Grado non sarebbe tale, non affascinerebbe con la sua magia, senza l’isola di Barbana. Si tratta di una delle isole più grandi fra il centinaio che costellano la laguna. La si scorge subito, con la candida mole del Santuario, percorrendo la strada che porta in città e fende col suo terrapieno la laguna: delinea la “palù de sora” e “la palù de soto”, un ambiente reso vitale dal ricambio delle acque del mare che, penetrando da cinque bocche, fa affiorare e sommergere ritmicamente gli isolotti di sabbia e barene.
Si arriva a Barbana con le imbarcazioni, pubbliche o private, ed è un breve viaggio suggestivo nella laguna. L’isolotto ha un fascino crepuscolare, sembra l’ultimo rifugio di una spiritualità messa in crisi dal consumismo sfrenato degli alberghi e ristoranti della città. Ne ho già parlato qualche tempo fa, ho scritto approfonditamente di questo Santuario e dei suoi coraggiosi frati che non l’hanno mai abbandonato.
Grado, però, non prescinde dalla sua particolare gastronomia e dalle terme rinomate e conosciute a livello internazionale: infatti rimangono ancora i motivi principali del suo fiorente turismo. Il centro è un regno pedonale incontrastato, quindi sulle calli e i campielli della Città Vecchia si affacciano raffinati negozi, enoteche e moltissimi ristoranti. Si trovano tavolini ben imbanditi e curati sotto le pergole di glicine e vite americana, all’interno di graziosi cortili con giardini curatissimi.

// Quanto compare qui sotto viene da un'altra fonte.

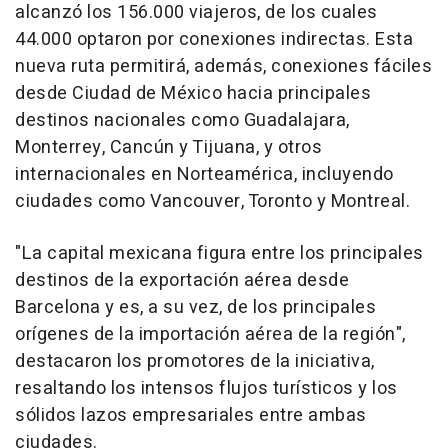
alcanzó los 156.000 viajeros, de los cuales
44.000 optaron por conexiones indirectas. Esta
nueva ruta permitirá, además, conexiones fáciles
desde Ciudad de México hacia principales
destinos nacionales como Guadalajara,
Monterrey, Cancún y Tijuana, y otros
internacionales en Norteamérica, incluyendo
ciudades como Vancouver, Toronto y Montreal.
"La capital mexicana figura entre los principales
destinos de la exportación aérea desde
Barcelona y es, a su vez, de los principales
orígenes de la importación aérea de la región",
destacaron los promotores de la iniciativa,
resaltando los intensos flujos turísticos y los
sólidos lazos empresariales entre ambas
ciudades.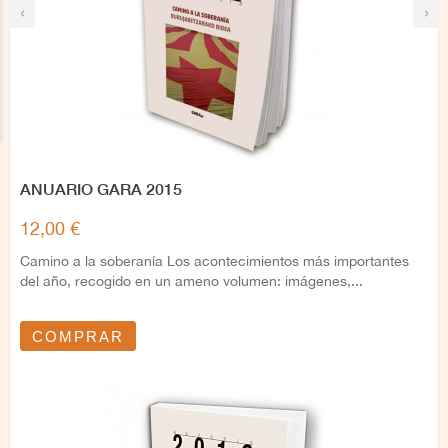
‹
›
ANUARIO GARA 2015
12,00 €
Camino a la soberanía Los acontecimientos más importantes
del año, recogido en un ameno volumen: imágenes,...
COMPRAR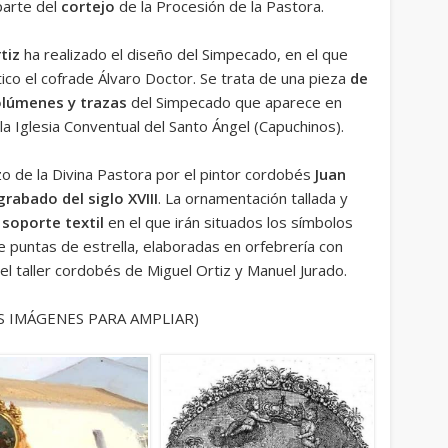
 parte del
cortejo
de la Procesión de la Pastora.
tiz
ha realizado el diseño del Simpecado, en el que
ico el cofrade Álvaro Doctor. Se trata de una pieza
de
olúmenes y trazas
del Simpecado que aparece en
 la Iglesia Conventual del Santo Ángel (Capuchinos).
zo de la Divina Pastora por el pintor cordobés
Juan
rabado del siglo XVIII
. La ornamentación tallada y
soporte textil
en el que irán situados los símbolos
de puntas de estrella, elaboradas en orfebrería con
el taller cordobés de Miguel Ortiz y Manuel Jurado.
S IMÁGENES PARA AMPLIAR)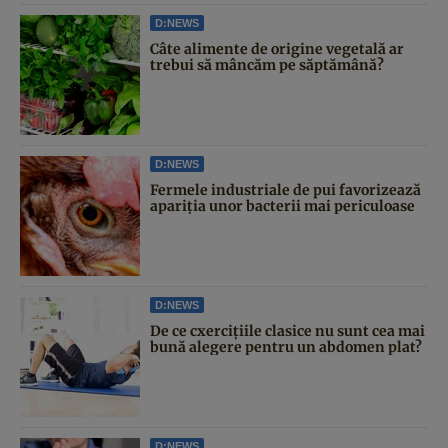
D:NEWS
Câte alimente de origine vegetală ar
trebui să mâncăm pe săptămână?
D:NEWS
Fermele industriale de pui favorizează
apariția unor bacterii mai periculoase
D:NEWS
De ce cxercițiile clasice nu sunt cea mai
bună alegere pentru un abdomen plat?
D:NEWS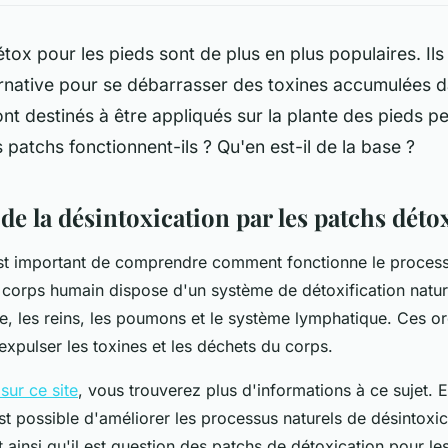
tox pour les pieds sont de plus en plus populaires. Ils
rnative pour se débarrasser des toxines accumulées d
nt destinés à être appliqués sur la plante des pieds pe
atchs fonctionnent-ils ? Qu'en est-il de la base ?
 de la désintoxication par les patchs déto
 est important de comprendre comment fonctionne le proces
e corps humain dispose d'un système de détoxification natu
e, les reins, les poumons et le système lymphatique. Ces or
expulser les toxines et les déchets du corps.
 sur ce site
, vous trouverez plus d'informations à ce sujet. E
est possible d'améliorer les processus naturels de désintoxi
 ainsi qu'il est question des patchs de détoxication pour le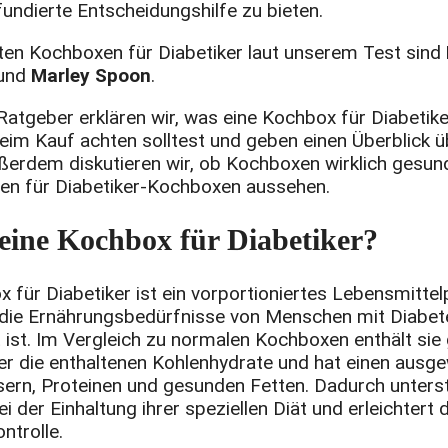
fundierte Entscheidungshilfe zu bieten.
sten Kochboxen für Diabetiker laut unserem Test sind
und
Marley Spoon
.
Ratgeber erklären wir, was eine Kochbox für Diabetik
eim Kauf achten solltest und geben einen Überblick ü
ßerdem diskutieren wir, ob Kochboxen wirklich gesun
ten für Diabetiker-Kochboxen aussehen.
 eine Kochbox für Diabetiker?
 für Diabetiker ist ein vorportioniertes Lebensmittel
f die Ernährungsbedürfnisse von Menschen mit Diabet
ist. Im Vergleich zu normalen Kochboxen enthält sie
r die enthaltenen Kohlenhydrate und hat einen aus
sern, Proteinen und gesunden Fetten. Dadurch unterst
ei der Einhaltung ihrer speziellen Diät und erleichtert d
ntrolle.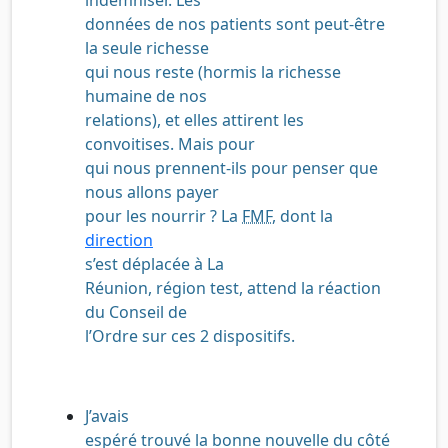
données de nos patients sont peut-être
la seule richesse
qui nous reste (hormis la richesse
humaine de nos
relations), et elles attirent les
convoitises. Mais pour
qui nous prennent-ils pour penser que
nous allons payer
pour les nourrir ? La
FMF
, dont la
direction
s’est déplacée à La
Réunion, région test, attend la réaction
du Conseil de
l’Ordre sur ces 2 dispositifs.
J’avais
espéré trouvé la bonne nouvelle du côté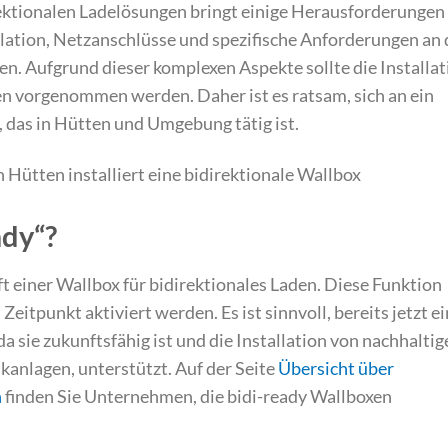
rektionalen Ladelösungen bringt einige Herausforderungen
allation, Netzanschlüsse und spezifische Anforderungen an 
. Aufgrund dieser komplexen Aspekte sollte die Installat
en vorgenommen werden. Daher ist es ratsam, sich an ein
as in Hütten und Umgebung tätig ist.
ady“?
ft einer Wallbox für bidirektionales Laden. Diese Funktion
eitpunkt aktiviert werden. Es ist sinnvoll, bereits jetzt e
da sie zukunftsfähig ist und die Installation von nachhalti
kanlagen, unterstützt. Auf der Seite
Übersicht über
n
finden Sie Unternehmen, die bidi-ready Wallboxen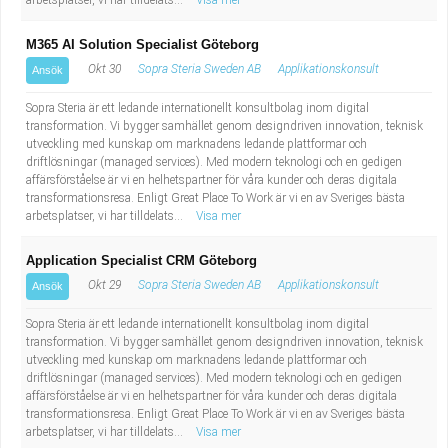
arbetsplatser, vi har tilldelats...
Visa mer
M365 AI Solution Specialist Göteborg
Okt 30
Sopra Steria Sweden AB
Applikationskonsult
Ansök
Sopra Steria är ett ledande internationellt konsultbolag inom digital
transformation. Vi bygger samhället genom designdriven innovation, teknisk
utveckling med kunskap om marknadens ledande plattformar och
driftlösningar (managed services). Med modern teknologi och en gedigen
affärsförståelse är vi en helhetspartner för våra kunder och deras digitala
transformationsresa. Enligt Great Place To Work är vi en av Sveriges bästa
arbetsplatser, vi har tilldelats...
Visa mer
Application Specialist CRM Göteborg
Okt 29
Sopra Steria Sweden AB
Applikationskonsult
Ansök
Sopra Steria är ett ledande internationellt konsultbolag inom digital
transformation. Vi bygger samhället genom designdriven innovation, teknisk
utveckling med kunskap om marknadens ledande plattformar och
driftlösningar (managed services). Med modern teknologi och en gedigen
affärsförståelse är vi en helhetspartner för våra kunder och deras digitala
transformationsresa. Enligt Great Place To Work är vi en av Sveriges bästa
arbetsplatser, vi har tilldelats...
Visa mer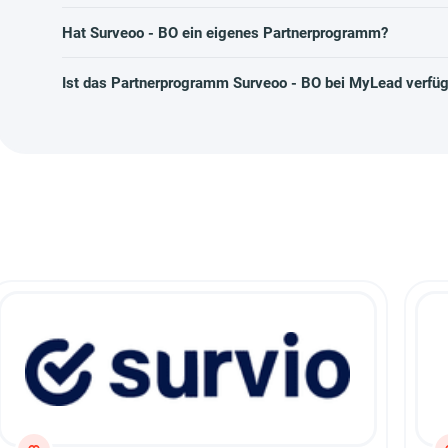
Hat Surveoo - BO ein eigenes Partnerprogramm?
Ist das Partnerprogramm Surveoo - BO bei MyLead verfü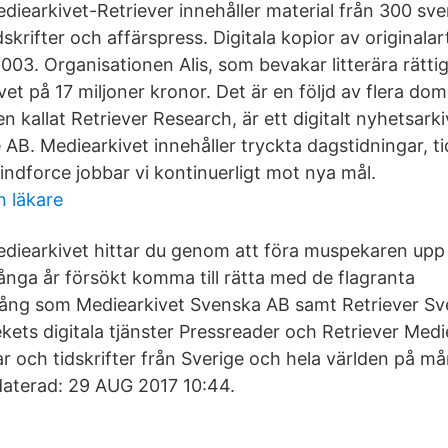
diearkivet-Retriever innehåller material från 300 sv
dskrifter och affärspress. Digitala kopior av originalar
03. Organisationen Alis, som bevakar litterära rättig
et på 17 miljoner kronor. Det är en följd av flera do
n kallat Retriever Research, är ett digitalt nyhetsark
 AB. Mediearkivet innehåller tryckta dagstidningar, ti
indforce jobbar vi kontinuerligt mot nya mål.
 läkare
diearkivet hittar du genom att föra muspekaren upp
nga år försökt komma till rätta med de flagranta
ång som Mediearkivet Svenska AB samt Retriever Sve
kets digitala tjänster Pressreader och Retriever Medi
ar och tidskrifter från Sverige och hela världen på m
daterad: 29 AUG 2017 10:44.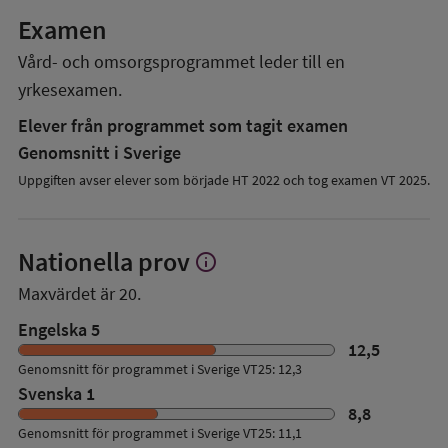
Examen
Vård- och omsorgsprogrammet
leder till en
yrkesexamen.
Elever från programmet som tagit examen
Genomsnitt i Sverige
Uppgiften avser elever som började HT 2022 och tog examen VT 2025.
Nationella prov
info
Visa
mer
Maxvärdet är 20.
om
Nationella
Engelska 5
prov
12,5
Genomsnitt för programmet i Sverige VT25: 12,3
Svenska 1
8,8
Genomsnitt för programmet i Sverige VT25: 11,1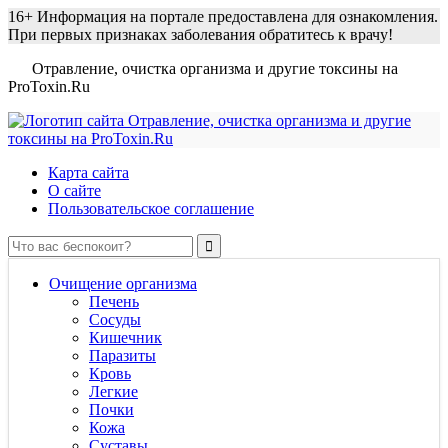
16+
Информация на портале предоставлена для ознакомления.
При первых признаках заболевания обратитесь к врачу!
Отравление, очистка организма и другие токсины на
ProToxin.Ru
Карта сайта
О сайте
Пользовательское соглашение
Очищение организма
Печень
Сосуды
Кишечник
Паразиты
Кровь
Легкие
Почки
Кожа
Суставы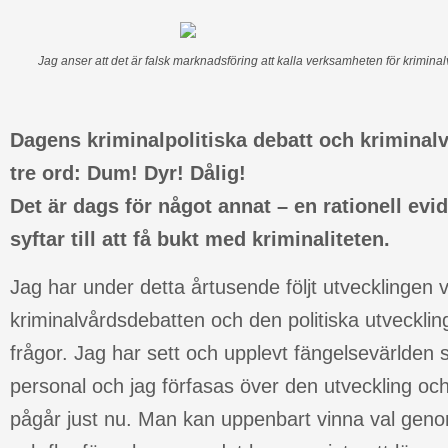
Jag anser att det är falsk marknadsföring att kalla verksamheten för krimina
Dagens kriminalpoliti
ska debatt
och kriminalv
tre ord: Dum! Dyr! Dålig!
Det är dags för något annat – en rationell ev
syftar till att få bukt med kriminaliteten.
Jag har under detta årtusende följt utvecklingen v
kriminalvårdsdebatten och den politiska utvecklin
frågor. Jag har sett och upplevt fängelsevärlde
personal och jag förfasas över den utveckling oc
pågår just nu. Man kan uppenbart vinna val genom 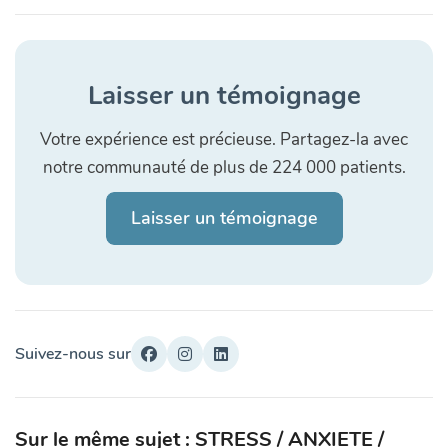
Laisser un témoignage
Votre expérience est précieuse. Partagez-la avec
notre communauté de plus de 224 000 patients.
Laisser un témoignage
Suivez-nous sur
Sur le même sujet : STRESS / ANXIETE /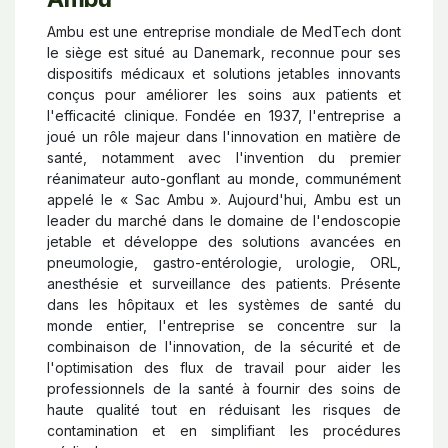
Ambu est une entreprise mondiale de MedTech dont
le siège est situé au Danemark, reconnue pour ses
dispositifs médicaux et solutions jetables innovants
conçus pour améliorer les soins aux patients et
l'efficacité clinique. Fondée en 1937, l'entreprise a
joué un rôle majeur dans l'innovation en matière de
santé, notamment avec l'invention du premier
réanimateur auto-gonflant au monde, communément
appelé le « Sac Ambu ». Aujourd'hui, Ambu est un
leader du marché dans le domaine de l'endoscopie
jetable et développe des solutions avancées en
pneumologie, gastro-entérologie, urologie, ORL,
anesthésie et surveillance des patients. Présente
dans les hôpitaux et les systèmes de santé du
monde entier, l'entreprise se concentre sur la
combinaison de l'innovation, de la sécurité et de
l'optimisation des flux de travail pour aider les
professionnels de la santé à fournir des soins de
haute qualité tout en réduisant les risques de
contamination et en simplifiant les procédures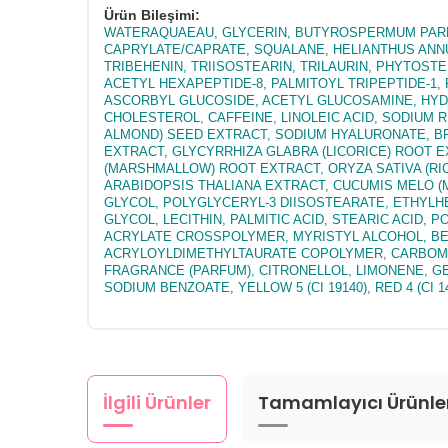
Ürün Bileşimi:
WATERAQUAEAU, GLYCERIN, BUTYROSPERMUM PARKII
CAPRYLATE/CAPRATE, SQUALANE, HELIANTHUS ANNUU
TRIBEHENIN, TRIISOSTEARIN, TRILAURIN, PHYTOS
ACETYL HEXAPEPTIDE-8, PALMITOYL TRIPEPTIDE-1,
ASCORBYL GLUCOSIDE, ACETYL GLUCOSAMINE, HYDR
CHOLESTEROL, CAFFEINE, LINOLEIC ACID, SODIUM 
ALMOND) SEED EXTRACT, SODIUM HYALURONATE, BR
EXTRACT, GLYCYRRHIZA GLABRA (LICORICE) ROOT 
(MARSHMALLOW) ROOT EXTRACT, ORYZA SATIVA (RI
ARABIDOPSIS THALIANA EXTRACT, CUCUMIS MELO (
GLYCOL, POLYGLYCERYL-3 DIISOSTEARATE, ETHYL
GLYCOL, LECITHIN, PALMITIC ACID, STEARIC ACID,
ACRYLATE CROSSPOLYMER, MYRISTYL ALCOHOL, B
ACRYLOYLDIMETHYLTAURATE COPOLYMER, CARBOMER
FRAGRANCE (PARFUM), CITRONELLOL, LIMONENE, G
SODIUM BENZOATE, YELLOW 5 (CI 19140), RED 4 (CI 1
İlgili Ürünler
Tamamlayıcı Ürünle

La cucina tradizionale la fa da padrona, con i piatti di pesce tipici dell’isola.
Le trattorie si trovano anche in un altro ambiente di grande fascino, ovvero lungo il porto canale, dove attraccano le barche col pescato. Il piatto gradese per eccellenza è il “brodetto”, boréto, una saporita zuppa di pesce, poi ricchi piatti di pasta con i frutti di mare e secondi di ogni tipo.
Le terme marine sono molto frequentate da coloro che vogliono risolvere grandi o piccoli problemi di salute, ma anche per rimettersi in forma dopo un anno di lavoro. Lo stabilimento è una struttura modernissima (appena restaurata), dove – seguiti da professionisti e medici – si possono effettuare bagni caldi ozonizzati di acqua di mare, terapie in movimento in acqua, idromassaggi. Vi sono le terapie basate sul vapore, per le malattie reumatiche e tutta una serie di inalazioni di aerosol per le vie respiratorie. L’acqua marina di Grado è ricca di minerali, bromo e iodio compresi: grazie a queste peculiarità, viene utilizzata per la balneoterapia ozonizzata (per artrosi, artriti, nevriti, gotte). Acqua, sole, sabbia (si fanno anche le sabbiature) e le terme di talassoterapia: Grado offre cure e benessere a tutti i generi di persone, compresi gli sportivi professionisti che la frequentano abitualmente.
Grado presenta molteplici interessi: il vecchio borgo di calli e campielli, le spiagge di cui si sfruttano anche le proprietà terapeutiche, la suggestiva laguna dalle numerose isolette e le terme marine, autentico centro di benessere e salute per ogni età. Una vacanza a misura d’uomo, elegante ma anche adatta a molte attività sportive, l’isola del sole vi aspetta con la sua magia.